◆ **EXERCISE DETAILS**: Somewhere below are a line with "Copyright © 2023-2025" and a later line with "The newsletters are". Output exactly those lines and all lines between them.

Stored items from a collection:
——
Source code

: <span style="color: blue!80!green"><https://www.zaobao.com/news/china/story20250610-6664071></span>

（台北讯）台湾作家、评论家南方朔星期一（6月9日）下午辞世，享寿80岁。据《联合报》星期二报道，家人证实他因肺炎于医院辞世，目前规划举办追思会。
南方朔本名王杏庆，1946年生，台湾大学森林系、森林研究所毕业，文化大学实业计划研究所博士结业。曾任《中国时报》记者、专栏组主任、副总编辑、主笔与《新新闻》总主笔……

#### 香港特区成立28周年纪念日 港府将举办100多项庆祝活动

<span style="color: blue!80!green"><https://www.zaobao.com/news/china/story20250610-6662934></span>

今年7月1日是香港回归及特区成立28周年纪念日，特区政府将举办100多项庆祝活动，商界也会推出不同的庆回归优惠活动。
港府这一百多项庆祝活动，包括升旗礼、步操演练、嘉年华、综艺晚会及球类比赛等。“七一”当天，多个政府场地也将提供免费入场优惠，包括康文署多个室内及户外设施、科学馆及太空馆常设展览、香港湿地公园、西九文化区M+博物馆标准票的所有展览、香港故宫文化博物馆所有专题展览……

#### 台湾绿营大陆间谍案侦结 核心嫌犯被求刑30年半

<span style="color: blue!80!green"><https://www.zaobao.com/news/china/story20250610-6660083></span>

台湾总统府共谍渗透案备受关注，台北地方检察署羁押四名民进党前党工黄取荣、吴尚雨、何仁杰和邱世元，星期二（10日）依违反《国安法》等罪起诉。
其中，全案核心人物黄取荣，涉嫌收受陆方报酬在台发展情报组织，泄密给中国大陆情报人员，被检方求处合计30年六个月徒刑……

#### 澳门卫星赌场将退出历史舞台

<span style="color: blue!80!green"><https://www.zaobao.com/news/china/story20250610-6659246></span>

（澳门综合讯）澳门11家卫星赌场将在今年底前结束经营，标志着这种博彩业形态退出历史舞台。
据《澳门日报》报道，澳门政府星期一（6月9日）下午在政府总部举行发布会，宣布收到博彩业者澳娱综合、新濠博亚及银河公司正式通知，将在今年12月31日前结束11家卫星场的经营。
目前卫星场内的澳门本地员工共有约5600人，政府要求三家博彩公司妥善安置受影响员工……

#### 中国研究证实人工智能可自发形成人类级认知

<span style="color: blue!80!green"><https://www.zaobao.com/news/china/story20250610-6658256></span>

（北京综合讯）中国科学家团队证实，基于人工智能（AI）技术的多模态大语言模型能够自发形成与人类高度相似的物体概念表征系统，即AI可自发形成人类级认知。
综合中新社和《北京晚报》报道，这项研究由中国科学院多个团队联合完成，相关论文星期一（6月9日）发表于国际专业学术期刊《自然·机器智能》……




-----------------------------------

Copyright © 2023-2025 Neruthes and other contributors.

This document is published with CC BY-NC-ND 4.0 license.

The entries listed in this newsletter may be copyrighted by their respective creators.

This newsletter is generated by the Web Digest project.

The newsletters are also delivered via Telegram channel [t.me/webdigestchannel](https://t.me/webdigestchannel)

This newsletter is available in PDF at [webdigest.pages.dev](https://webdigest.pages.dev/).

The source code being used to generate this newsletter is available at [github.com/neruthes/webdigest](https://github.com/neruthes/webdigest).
——
◆ **RESULT**:
Copyright © 2023-2025 Neruthes and other contributors.

This document is published with CC BY-NC-ND 4.0 license.

The entries listed in this newsletter may be copyrighted by their respective creators.

This newsletter is generated by the Web Digest project.

The newsletters are also delivered via Telegram channel [t.me/webdigestchannel](https://t.me/webdigestchannel)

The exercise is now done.